--- Dataset ---
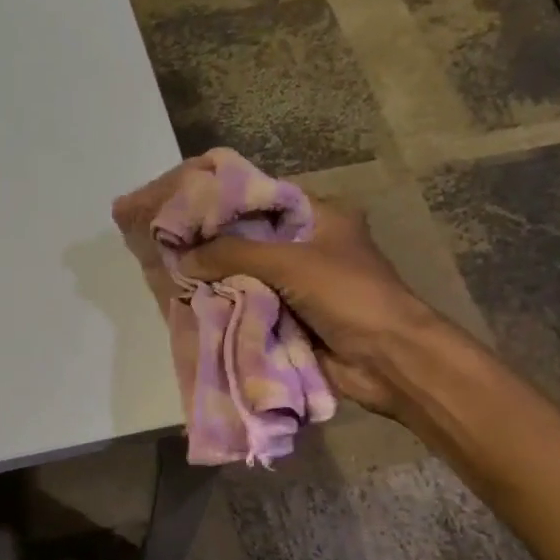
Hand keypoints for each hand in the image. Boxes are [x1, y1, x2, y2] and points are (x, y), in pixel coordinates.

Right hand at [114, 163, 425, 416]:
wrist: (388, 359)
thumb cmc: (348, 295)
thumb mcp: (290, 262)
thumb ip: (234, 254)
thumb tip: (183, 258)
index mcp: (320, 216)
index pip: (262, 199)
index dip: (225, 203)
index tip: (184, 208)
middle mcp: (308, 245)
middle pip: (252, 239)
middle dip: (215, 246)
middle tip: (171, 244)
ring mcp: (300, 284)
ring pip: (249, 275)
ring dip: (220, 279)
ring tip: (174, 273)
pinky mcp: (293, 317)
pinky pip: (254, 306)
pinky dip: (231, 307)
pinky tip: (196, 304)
---
- What the task requires -
Gather up, from the records above, each line where the word "index" appears.

- Response area -
index mcp: (320, 216)
index pip: (262, 199)
index dip: (225, 203)
index tip: (184, 208)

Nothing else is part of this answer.